If you know the film, then This Wonderful Life at the Cincinnati Playhouse won't hold any surprises for you. (If you've forgotten some of the details, this 70-minute production opens with a 60-second highlights reel encapsulating most of the elements people love.)

The real wonder of This Wonderful Life is that one actor, Harry Bouvy, all by himself, presents the whole story. The fact that he's retelling a story we all know is no detriment to the show's success. Near me on opening night someone occasionally whispered a line right along with George, delighted at the nostalgic recognition.

Bouvy flows seamlessly from one character to another; no doubt he's been aided by director Martha Banta, who staged the first production of this show in Portland a year ago. Bouvy offers a dead-on Jimmy Stewart, from the hesitant drawl and the slightly odd pauses to the shambling posture.

He's equally good as Donna Reed's prim but straightforward Mary Bailey or Beulah Bondi's manipulative Ma Bailey. He gives us quick, comic glimpses at stereotypical characters, noting that Argentina Brunetti's Mr. Martini and Lillian Randolph as the Baileys' outspoken cook Annie are singular representatives of their kind in white-bread Bedford Falls.

When he takes on roles that are extended caricatures — Lionel Barrymore's evil, grasping banker Mr. Potter or George's crackpot Uncle Billy (Thomas Mitchell in the film) — he cranks up the stylized interpretations even more. Every time Potter is described the adjectives get more despicable (I especially liked "the old booger-eating bastard"), and Billy bobs and weaves with greater exaggeration as the story proceeds.

There's not a lot of analysis regarding the story's appeal, although the actor doesn't hesitate to point out occasionally flimsy plot elements. Regarding the scene in which the pharmacist Mr. Gower inadvertently almost poisons a child, Bouvy plants his tongue firmly in his cheek and observes that you always see bottles of poison in pharmacies. He marvels at a high school gym in a tiny town where the floor retracts to reveal a swimming pool. And when the bank auditor shows up on Christmas Eve, he fixes the audience with a steady glance and a raised eyebrow and says, "Yeah, right. On Christmas Eve."

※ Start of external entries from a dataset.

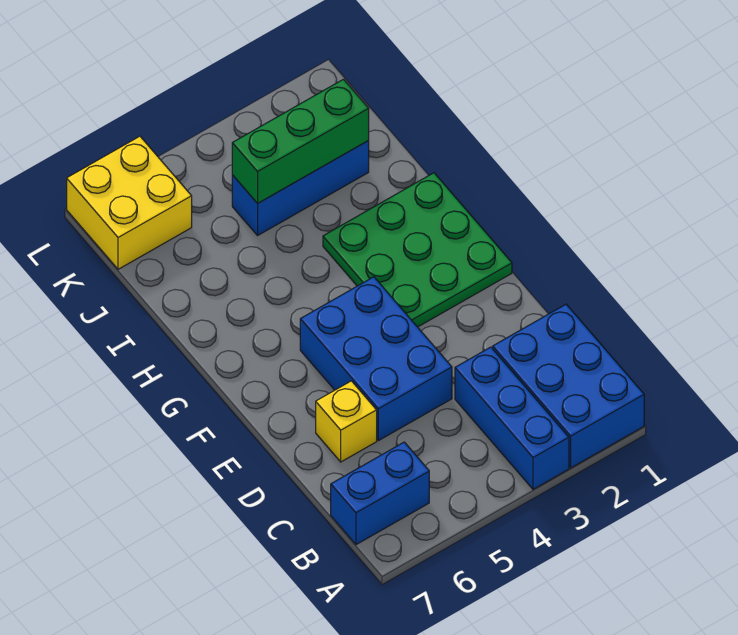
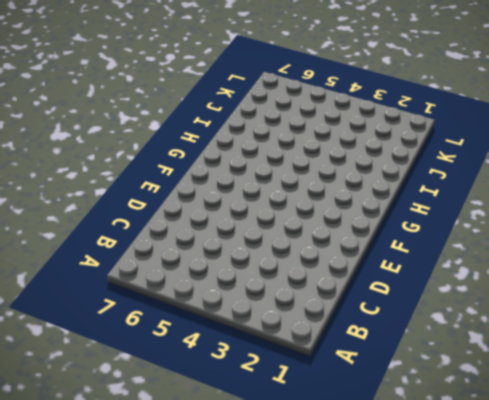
none -> blue 2x3 brick [493,304,644,468]
none -> blue 1x3 brick [455,347,569,489]

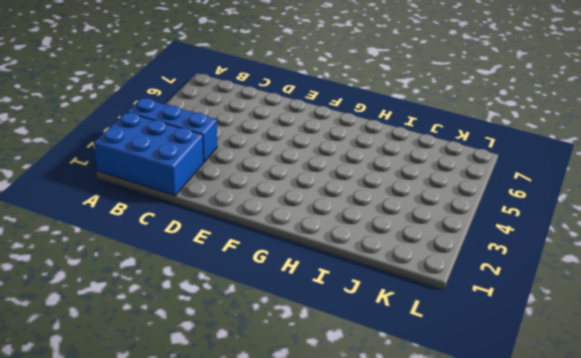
none -> blue 1x2 brick [331,442,429,545]
none -> blue 2x3 brick [300,277,452,441]

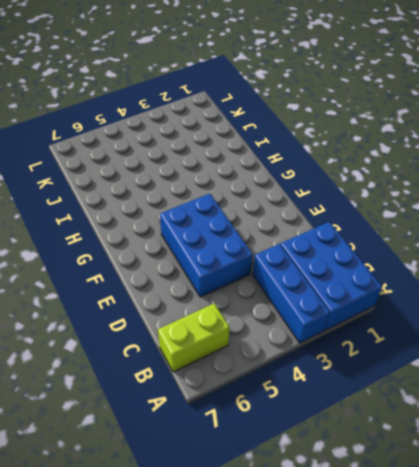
lime 1x2 brick [158,303,230,372] -> blue 1x2 brick [331,442,429,545]
none -> yellow 1x1 brick [316,381,377,462]
none -> green 3x3 plate [323,173,512,327]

This production initially offers the impression that it will be simple and straightforward: James F. Wolk's set re-creates the front of a 1940s movie theater with a small marquee, a glass entry door, a case displaying the movie's poster (reminding us of Stewart and Reed, in case we've forgotten) and a ticket counter. But soon the counter becomes the soda fountain where the sparks first fly between George and Mary; later it sprouts bars that become the bridge where George contemplates his suicidal jump into the freezing river. A table becomes a desk; with a pop-up sign, it's a taxi. The display case turns into a broken window in the old house the Baileys inhabit, and quickly flipped signs convert it to entrances to the Bailey Bros. Savings & Loan or Ma Bailey's Boarding House. And a clever step-unit, complete with a banister and a decorative wooden ball that keeps coming off in George's hand, is all we need to convey the sense of place, with occasional complementary lighting by Mary Louise Geiger.

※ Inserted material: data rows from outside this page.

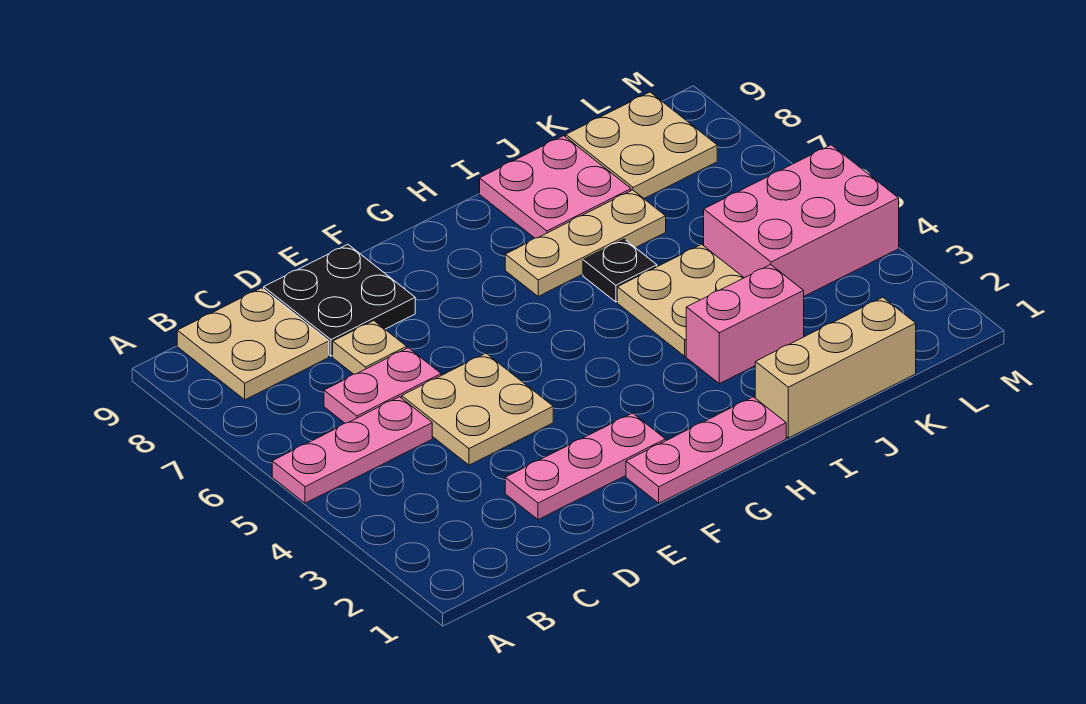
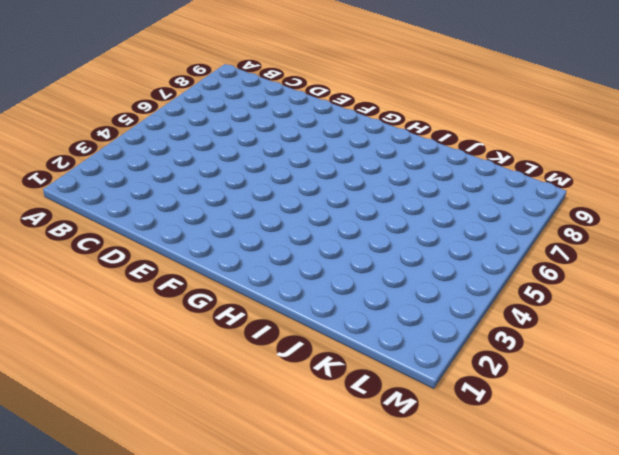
none -> pink 1x3 plate [272,397,432,503]
none -> tan 2x2 plate [177,288,329,400]
none -> pink 1x2 plate [324,348,441,423]

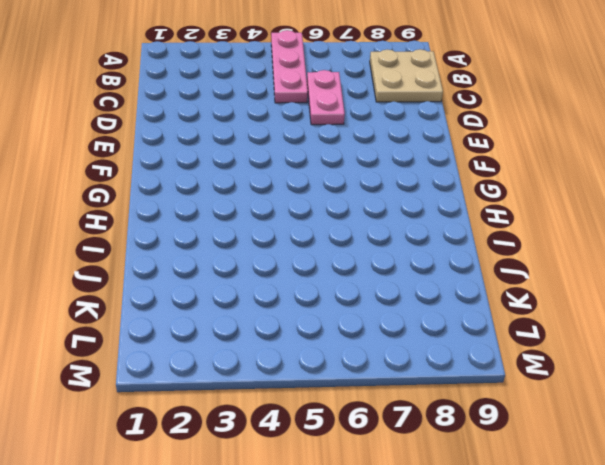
none -> pink 1x3 plate [505,413,665,520]
none -> tan 2x2 plate [402,353,553,465]
none -> tan 1x1 plate [333,321,407,374]

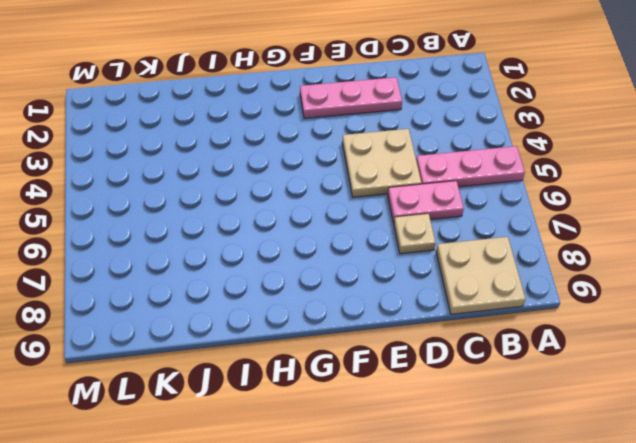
none -> black 2x2 plate [264,244,415,356]
none -> pink 1x3 plate [626,397,786,503]
none -> tan 1x3 plate [505,190,666,296]

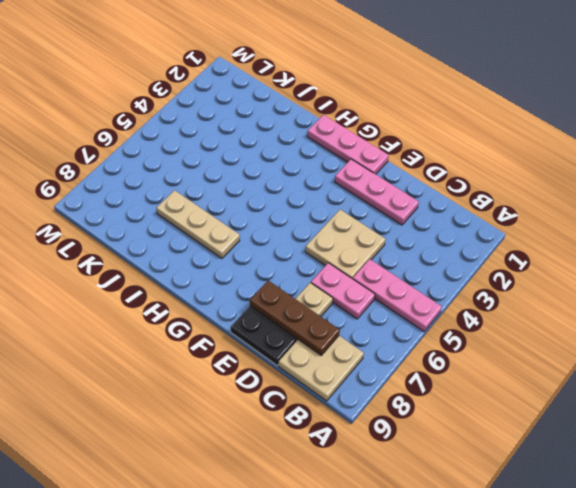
brown 1x3 plate [250,280,340,355] -> none
none -> tan 1x3 brick [755,297,916,438]
none -> pink 1x2 brick [686,265,804,384]
none -> tan 2x2 plate [617,244,744,356]

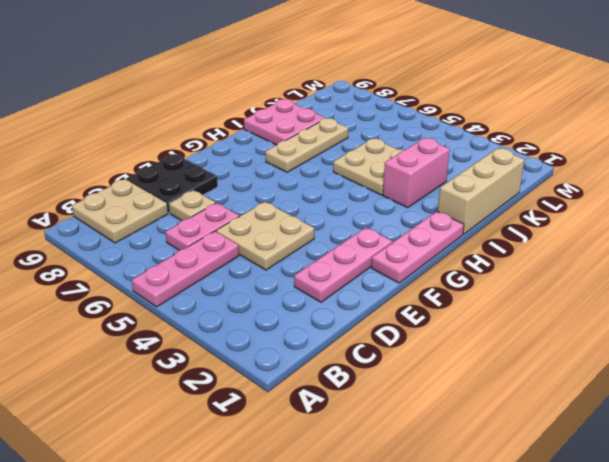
none -> black 1x1 plate [583,239,657,302]
none -> pink 2x3 brick [704,145,899,296]
none -> tan 2x2 plate [566,92,717,198]

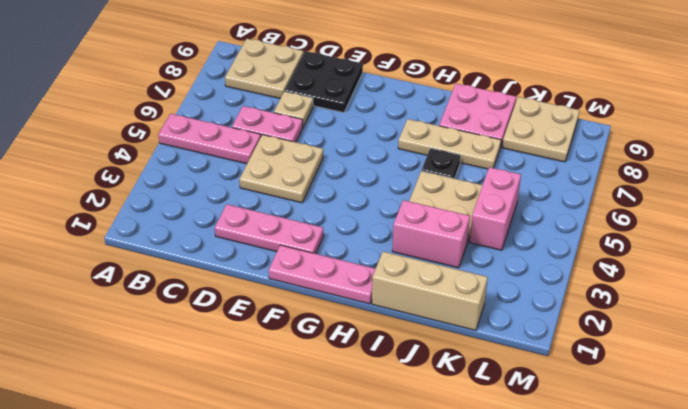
pink 1x2 brick [470,167,521,250] -> pink 2x3 brick [704,145,899,296]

Ultimately This Wonderful Life is about top-notch storytelling. Sometimes the best stories are those we've heard before, brought back to life by an inventive narrator. Bouvy's quick-change artistry (although he never sheds his three-piece suit) in repeating this heart-warming tale makes this production a perfect show for the holidays. Grade: A



THIS WONDERFUL LIFE, performed in the Cincinnati Playhouse's Shelterhouse Theatre, continues through Dec. 23.